Monday, July 4, 2011

Independence Day

Have you ever discovered the true poetry that happened in the friendship of John Adams and Thomas Jefferson?  It's intriguing. 

They were as different as different could be.  Adams was a straightlaced, hard working, plain speaking, puritanical New Englander, Jefferson a leisurely, gentlemanly, charming, introverted Southerner.  They were nearly perfect opposites, yet they helped form a nation together, they wrote the Declaration of Independence together, and became friends of a lifetime. 

They became like brothers for a time, against a backdrop of Boston, Philadelphia, Virginia, Paris, Denmark, and Washington.  As is often the case, then politics took its toll on them.  As they ran against each other for two presidencies, their contrasting ideals and political gameplay drove a seemingly incurable wedge between them.  Theirs was the bitterest enmity of brothers parted on bad terms.  Then, late in their lives, as they were both dealing with the loss of their wives, age, and semi-infirmity, they began a cautious correspondence which blossomed into a tenderer friendship than they had had before.  Their letters to each other were comforts and delights.  The kinship of forming the new nation was sparked yet again, and their personal interest in each other's lives were rekindled.  They corresponded regularly the rest of their lives.  In fact, in the final act of poetry, they died on the same day...July 4, on the fiftieth anniversary of the nation whose Independence they had drafted together.  Truth is stranger than can't make this stuff up.

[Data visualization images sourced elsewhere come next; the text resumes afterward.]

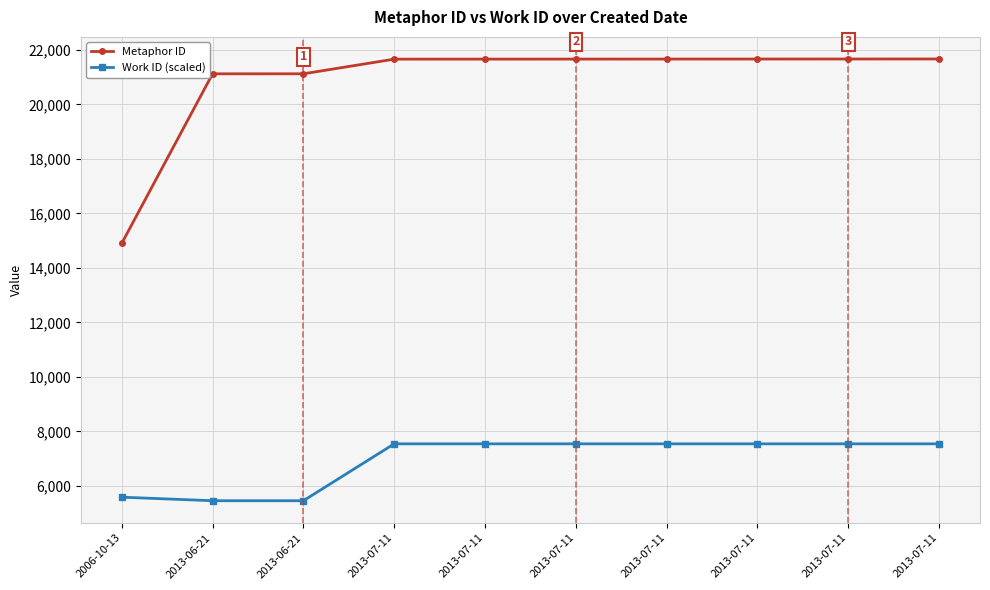

True or false: Metaphor ID and Work ID (scaled) intersect in this chart.

False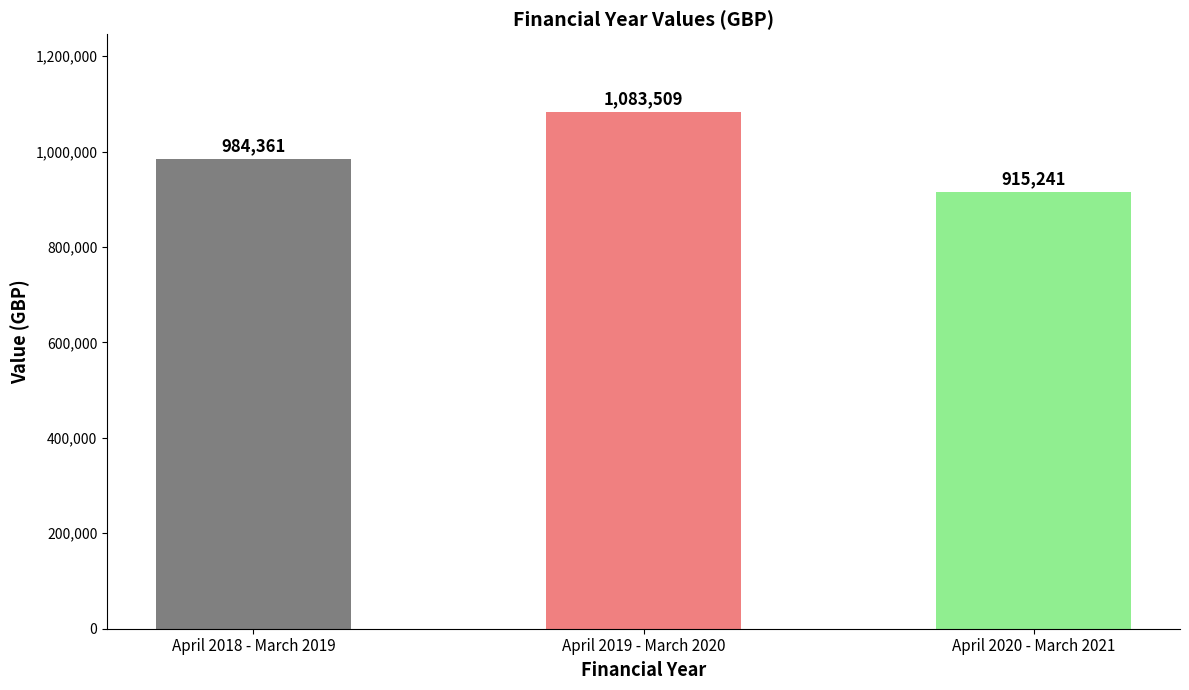

Count the number of data series in this chart.

1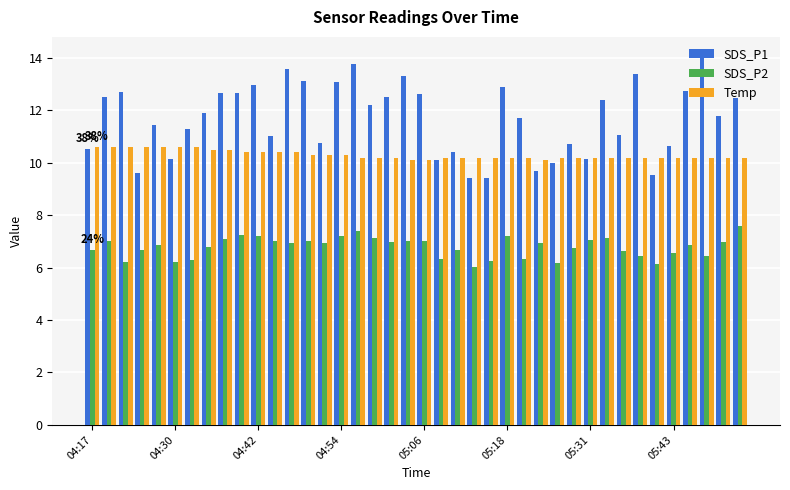

What is the average value of the SDS_P1 series?

11.7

***Editor's Note:  For more reading on this subject, check out John Adams by David McCullough.  It's fantastic.

photos courtesy of Wikipedia


  1. Facinating. I'd love to read more - if I were more dedicated. You'll just have to clue me in to these amazing historical insights!

    Hope you are all doing well - have a great day!

  2. Another great source to try that's a little more concise is the chapter on Adams and Jefferson in the book "Founding Brothers" by Joseph Ellis. It's a great, faster read.